When the PPP won parliamentary elections in February 2008, the new government conducted its own investigation into the incident with the help of a team of United Nations experts.

In its findings in 2010, the UN team said that Bhutto’s assassination could have been prevented if proper security measures were undertaken.

The UN report had also criticized Pakistani officials for failing to protect Bhutto and security officials were hit for not investigating her death properly.

A Pakistani anti-terrorism court has been conducting a trial of seven men accused of involvement in Bhutto’s assassination but they have denied any role in the attack. However, the investigators said some of the suspects had facilitated the attackers.

The court has not yet delivered its final verdict on the case despite years of hearings.

Pakistani investigators said that Musharraf had failed to put in place a proper security mechanism for Bhutto and the court has issued arrest warrant for him after he failed to appear and record his statement.

The Federal Investigative Agency (FIA), which is investigating the case, said Musharraf was named in the charge sheet as he had failed to provide the “VVIP security” that Bhutto was entitled to as a two-time prime minister.
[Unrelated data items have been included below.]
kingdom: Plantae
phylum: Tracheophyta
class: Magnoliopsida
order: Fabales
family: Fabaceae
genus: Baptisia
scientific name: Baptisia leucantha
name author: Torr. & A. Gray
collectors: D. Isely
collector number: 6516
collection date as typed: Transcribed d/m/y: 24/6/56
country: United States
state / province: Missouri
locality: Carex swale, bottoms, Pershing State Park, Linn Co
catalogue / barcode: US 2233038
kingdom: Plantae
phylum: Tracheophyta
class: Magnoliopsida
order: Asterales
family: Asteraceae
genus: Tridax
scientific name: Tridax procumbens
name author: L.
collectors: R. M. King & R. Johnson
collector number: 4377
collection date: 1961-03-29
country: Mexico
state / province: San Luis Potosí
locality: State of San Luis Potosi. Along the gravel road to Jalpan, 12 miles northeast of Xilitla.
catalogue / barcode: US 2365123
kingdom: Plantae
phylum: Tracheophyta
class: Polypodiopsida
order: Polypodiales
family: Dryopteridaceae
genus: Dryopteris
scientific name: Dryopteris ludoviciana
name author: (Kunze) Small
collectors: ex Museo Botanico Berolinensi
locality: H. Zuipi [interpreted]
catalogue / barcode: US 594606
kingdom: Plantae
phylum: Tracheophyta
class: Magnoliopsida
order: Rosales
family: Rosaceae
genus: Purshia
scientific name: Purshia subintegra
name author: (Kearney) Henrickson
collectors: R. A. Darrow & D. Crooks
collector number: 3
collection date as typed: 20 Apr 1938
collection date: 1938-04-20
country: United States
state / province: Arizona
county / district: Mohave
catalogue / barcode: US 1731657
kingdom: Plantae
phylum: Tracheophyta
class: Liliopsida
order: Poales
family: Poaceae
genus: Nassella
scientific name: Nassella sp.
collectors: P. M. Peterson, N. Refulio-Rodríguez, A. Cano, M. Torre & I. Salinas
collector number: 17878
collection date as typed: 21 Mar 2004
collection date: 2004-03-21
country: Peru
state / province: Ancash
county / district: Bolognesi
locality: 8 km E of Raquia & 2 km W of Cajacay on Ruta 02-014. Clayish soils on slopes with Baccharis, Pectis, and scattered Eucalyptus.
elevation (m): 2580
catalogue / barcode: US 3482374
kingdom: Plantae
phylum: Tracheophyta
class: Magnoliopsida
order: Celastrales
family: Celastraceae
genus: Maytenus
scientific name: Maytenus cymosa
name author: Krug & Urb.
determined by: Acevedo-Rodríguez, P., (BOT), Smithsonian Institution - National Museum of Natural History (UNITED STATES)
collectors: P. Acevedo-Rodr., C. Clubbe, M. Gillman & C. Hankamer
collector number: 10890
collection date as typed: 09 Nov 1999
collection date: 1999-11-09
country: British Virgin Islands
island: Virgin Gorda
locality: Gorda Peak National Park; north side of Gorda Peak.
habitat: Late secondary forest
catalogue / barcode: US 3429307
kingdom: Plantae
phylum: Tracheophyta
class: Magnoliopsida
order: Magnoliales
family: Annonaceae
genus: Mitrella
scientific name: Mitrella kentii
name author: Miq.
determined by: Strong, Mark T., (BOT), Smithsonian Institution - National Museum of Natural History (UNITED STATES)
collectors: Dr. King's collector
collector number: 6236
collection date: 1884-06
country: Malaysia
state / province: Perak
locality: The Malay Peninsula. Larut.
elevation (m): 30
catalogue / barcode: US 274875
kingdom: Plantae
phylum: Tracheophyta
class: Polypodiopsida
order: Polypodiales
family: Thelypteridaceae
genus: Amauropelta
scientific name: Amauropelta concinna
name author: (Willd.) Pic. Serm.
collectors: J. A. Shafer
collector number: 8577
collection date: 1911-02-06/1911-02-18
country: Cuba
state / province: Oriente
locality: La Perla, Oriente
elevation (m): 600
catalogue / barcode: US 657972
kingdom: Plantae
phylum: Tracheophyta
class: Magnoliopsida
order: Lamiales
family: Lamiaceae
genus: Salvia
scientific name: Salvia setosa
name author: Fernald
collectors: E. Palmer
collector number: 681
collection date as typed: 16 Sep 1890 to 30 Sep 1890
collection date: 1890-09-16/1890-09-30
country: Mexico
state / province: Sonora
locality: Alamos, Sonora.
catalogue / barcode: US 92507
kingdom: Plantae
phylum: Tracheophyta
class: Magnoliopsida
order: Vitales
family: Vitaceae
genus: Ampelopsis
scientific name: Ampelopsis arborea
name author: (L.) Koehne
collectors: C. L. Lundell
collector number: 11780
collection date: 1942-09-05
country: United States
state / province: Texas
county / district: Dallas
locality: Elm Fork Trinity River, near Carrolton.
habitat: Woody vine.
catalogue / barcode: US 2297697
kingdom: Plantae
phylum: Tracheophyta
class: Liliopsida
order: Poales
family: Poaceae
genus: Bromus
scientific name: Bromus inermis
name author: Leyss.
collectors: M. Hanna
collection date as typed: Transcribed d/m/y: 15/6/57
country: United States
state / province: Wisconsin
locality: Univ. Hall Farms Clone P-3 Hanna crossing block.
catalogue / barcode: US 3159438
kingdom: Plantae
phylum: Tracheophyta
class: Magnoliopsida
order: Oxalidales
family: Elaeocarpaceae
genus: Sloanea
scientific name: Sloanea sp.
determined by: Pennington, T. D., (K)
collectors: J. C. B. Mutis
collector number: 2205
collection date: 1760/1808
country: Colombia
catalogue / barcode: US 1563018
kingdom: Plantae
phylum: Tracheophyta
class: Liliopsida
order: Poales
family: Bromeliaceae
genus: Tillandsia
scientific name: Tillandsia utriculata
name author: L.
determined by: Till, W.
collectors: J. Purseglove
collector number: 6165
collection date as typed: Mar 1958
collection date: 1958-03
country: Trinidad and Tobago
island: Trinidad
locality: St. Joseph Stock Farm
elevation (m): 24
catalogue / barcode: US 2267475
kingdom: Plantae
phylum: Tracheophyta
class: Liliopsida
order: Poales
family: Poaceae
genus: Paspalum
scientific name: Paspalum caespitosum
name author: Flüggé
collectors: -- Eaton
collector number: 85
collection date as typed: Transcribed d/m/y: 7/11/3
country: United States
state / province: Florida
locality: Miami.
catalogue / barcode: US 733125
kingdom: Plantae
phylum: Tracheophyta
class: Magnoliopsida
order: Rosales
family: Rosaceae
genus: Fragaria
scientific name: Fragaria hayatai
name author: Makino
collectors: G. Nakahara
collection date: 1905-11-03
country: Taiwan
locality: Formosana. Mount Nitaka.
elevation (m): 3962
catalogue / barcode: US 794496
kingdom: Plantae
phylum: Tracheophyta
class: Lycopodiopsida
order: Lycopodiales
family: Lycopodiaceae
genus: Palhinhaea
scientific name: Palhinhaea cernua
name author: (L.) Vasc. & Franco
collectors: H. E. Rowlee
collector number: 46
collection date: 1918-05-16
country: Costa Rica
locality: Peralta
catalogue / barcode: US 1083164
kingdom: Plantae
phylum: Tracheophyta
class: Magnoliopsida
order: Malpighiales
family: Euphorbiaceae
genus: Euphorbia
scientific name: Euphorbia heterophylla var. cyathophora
Bhutto’s family friend and her lobbyist in the U.S. Mark Siegel said that he was with Bhutto in London when Musharraf told her that her life would be in danger if she returns to Pakistan a few months before the 2008 parliamentary elections.

The trial court has summoned Siegel, also a journalist, in the first week of January to record his statement. Pakistani investigators said that Siegel has agreed to record his statement.

Musharraf, who has been living in exile since his resignation in 2008, has denied any involvement in the Bhutto murder and said he will defend himself in Pakistani courts.

He insisted that it was not duty of the president to provide security to the former prime minister, claiming that he had warned Bhutto about threats to her life before the attack.